IPFS cluster add file error

Hi guys,

I recently encounter this error after operating IPFS for a few weeks. It just occurred recently (we do not have any updates recently). Everything was working fine from the beginning.


Besides, there were error ERROR core/commands/cmdenv pin/pin.go:133 context canceled occurs in the IPFS node as well.

FYI, the screenshot logs is from an IPFS cluster instance. The IPFS cluster runs in the same container with the IPFS node.

Appreciate any advice.

This error means that block/put hangs and timeouts out on IPFS. Perhaps ipfs is in the middle of a long GC round, or it is so busy that it cannot write blocks to disk. An ipfs error in any case.

Cluster timeouts for ipfs operations are adjustable in the cluster config (ipfshttp section), but I think defaults are more than enough.

This is happening for days and for all of the incoming requests. Wondering what task is taking place that make IPFS so busy.

Also tried restarting the container as well but no luck.

Do you have any advice on debugging this?

Encounter new error today @hector. Really confused what is happing!
Please advice if you know the cause. Many thanks!

That error is probably unrelated. I’m thinking perhaps the request is being aborted and that causes the context.Cancelled. Do you have nginx in front of the cluster API or something like that?

We have an API gateway for our backend APIs. The backend internally makes requests to the cluster API. The cluster API here is just exposed internally (only the backend can make requests to it).

Thanks for the hint. Let me test it further. But personally I do not think this is the reason.

If you come up with any idea, please let me know. Many thanks Hector.

Your log excerpts are very short.

Do all requests fail? Just some?

Do they fail immediately? Do they hang and fail later? Do they fail when block/putting the first block, a random block, the last block? Is it always when “finalizing”?
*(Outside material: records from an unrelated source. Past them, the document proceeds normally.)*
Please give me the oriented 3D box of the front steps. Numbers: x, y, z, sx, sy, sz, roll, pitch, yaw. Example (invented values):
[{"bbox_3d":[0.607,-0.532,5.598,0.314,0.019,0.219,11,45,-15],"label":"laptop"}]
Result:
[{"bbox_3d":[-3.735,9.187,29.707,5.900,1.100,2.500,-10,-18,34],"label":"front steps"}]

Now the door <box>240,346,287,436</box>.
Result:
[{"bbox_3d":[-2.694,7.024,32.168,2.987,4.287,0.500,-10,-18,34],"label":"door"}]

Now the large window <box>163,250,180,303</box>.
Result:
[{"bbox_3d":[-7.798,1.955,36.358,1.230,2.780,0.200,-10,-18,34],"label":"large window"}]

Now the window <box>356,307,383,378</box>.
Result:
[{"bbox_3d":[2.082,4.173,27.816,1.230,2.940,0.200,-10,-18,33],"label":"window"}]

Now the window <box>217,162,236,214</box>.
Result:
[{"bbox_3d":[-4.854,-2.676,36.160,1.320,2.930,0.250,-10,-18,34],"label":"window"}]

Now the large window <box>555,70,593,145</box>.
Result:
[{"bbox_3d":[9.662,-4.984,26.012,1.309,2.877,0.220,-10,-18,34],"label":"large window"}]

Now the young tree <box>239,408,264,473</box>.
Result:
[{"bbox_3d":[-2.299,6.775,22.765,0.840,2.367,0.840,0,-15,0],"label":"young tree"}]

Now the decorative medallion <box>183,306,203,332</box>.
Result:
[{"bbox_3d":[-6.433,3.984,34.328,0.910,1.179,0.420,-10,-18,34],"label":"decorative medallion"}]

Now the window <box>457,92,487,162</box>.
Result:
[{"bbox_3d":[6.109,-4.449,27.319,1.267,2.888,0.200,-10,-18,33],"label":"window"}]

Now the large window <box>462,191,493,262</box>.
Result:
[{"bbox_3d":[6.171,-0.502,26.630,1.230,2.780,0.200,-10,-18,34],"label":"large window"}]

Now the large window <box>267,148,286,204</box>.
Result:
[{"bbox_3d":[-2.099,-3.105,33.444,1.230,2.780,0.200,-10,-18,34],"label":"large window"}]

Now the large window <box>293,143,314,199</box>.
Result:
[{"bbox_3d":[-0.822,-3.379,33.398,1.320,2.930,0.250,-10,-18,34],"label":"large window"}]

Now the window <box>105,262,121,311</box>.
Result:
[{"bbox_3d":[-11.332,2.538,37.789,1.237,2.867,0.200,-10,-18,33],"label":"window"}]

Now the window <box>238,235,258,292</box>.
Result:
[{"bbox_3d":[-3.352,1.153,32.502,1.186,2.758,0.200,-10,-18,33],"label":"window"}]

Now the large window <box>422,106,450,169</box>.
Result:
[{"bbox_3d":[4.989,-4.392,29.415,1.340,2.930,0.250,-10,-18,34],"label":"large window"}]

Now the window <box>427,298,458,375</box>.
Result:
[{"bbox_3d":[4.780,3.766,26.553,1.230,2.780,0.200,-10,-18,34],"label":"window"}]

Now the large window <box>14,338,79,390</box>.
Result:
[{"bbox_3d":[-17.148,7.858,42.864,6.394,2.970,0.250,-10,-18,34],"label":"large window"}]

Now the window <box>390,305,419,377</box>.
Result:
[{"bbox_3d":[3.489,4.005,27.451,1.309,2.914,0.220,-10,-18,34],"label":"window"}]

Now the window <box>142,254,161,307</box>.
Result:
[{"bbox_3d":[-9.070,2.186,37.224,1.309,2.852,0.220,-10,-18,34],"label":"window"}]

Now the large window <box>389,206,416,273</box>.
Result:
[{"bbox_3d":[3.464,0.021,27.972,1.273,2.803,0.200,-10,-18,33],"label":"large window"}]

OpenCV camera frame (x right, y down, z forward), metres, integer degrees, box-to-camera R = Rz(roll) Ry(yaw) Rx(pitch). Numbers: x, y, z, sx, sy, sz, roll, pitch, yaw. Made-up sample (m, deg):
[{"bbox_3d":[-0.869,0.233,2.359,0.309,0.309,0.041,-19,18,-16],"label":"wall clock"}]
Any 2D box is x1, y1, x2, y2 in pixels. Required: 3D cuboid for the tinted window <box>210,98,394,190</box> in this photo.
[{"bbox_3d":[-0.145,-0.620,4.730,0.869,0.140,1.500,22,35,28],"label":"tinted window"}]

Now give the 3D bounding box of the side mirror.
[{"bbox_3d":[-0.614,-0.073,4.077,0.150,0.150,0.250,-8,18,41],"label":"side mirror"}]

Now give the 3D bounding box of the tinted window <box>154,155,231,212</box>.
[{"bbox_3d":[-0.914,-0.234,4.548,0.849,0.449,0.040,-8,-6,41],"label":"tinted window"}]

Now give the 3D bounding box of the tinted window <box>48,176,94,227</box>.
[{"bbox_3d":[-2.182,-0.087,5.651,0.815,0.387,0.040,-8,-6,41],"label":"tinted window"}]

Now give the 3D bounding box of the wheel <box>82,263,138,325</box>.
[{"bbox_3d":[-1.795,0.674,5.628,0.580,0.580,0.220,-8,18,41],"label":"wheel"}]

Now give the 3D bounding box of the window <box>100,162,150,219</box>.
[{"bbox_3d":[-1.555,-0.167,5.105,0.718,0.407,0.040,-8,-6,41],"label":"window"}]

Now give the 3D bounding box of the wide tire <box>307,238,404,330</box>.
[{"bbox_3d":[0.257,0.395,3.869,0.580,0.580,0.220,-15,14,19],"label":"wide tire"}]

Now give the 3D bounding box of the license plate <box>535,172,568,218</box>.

I have trouble that your log says “error when finalizing”, but that is just doing the pin and I believe the context is already cancelled, and that can only happen if the request died.

You can run ipfs-cluster-service --log-level ipfshttp:debug,adder:debug daemon and get more info in the logs.

Also, make sure your application calling the /add endpoint is prepare to both write the request and read responses at the same time. Nginx breaks the moment the server emits a response, aborting requests that have not fully sent the multiparts.

1 Like

Many thanks Hector. I will check it further.

In the mean time, here are some info for you

Do all requests fail? Just some?

Yes, all the requests fail.

Do they fail immediately? Do they hang and fail later? Do they fail when block/putting the first block, a random block, the last block? Is it always when “finalizing”?

It fails immediately (right after the /add request), and the error messages are always the ones I screenshot. The errors are the same for all request failures.

======

Some new info: We got some unpinned CIDs and the cluster keeps retrying pinning them without any success (this also happened recently, at the same time with all the errors in this posts. Everything was fine at the beginning). Only have logs ERROR core/commands/cmdenv pin/pin.go:133 context canceled on the IPFS side. No error logs on the cluster side

Hi @hector,

The error seems to come from the DNS setup. We are checking it further. Really thanks for the hint.

====

I have a new question. Currently we receive different API response for the same API call (/add request). Wonder what config/setup that results in the following differences.

Response 1:

Response 2:

The above difference seems coming from the recent update of ipfs-cluster from v0.14 → v1.0.0.
Is it correct @hector?

Yes: ipfs-cluster/CHANGELOG.md at master · ipfs/ipfs-cluster · GitHub

Can you ellaborate?

1 Like

We are checking it further. Something related to our load balancer, I think. Really thanks for your help Hector!

Thanks for the update. We will upgrade the cluster to latest version soon. Great project btw.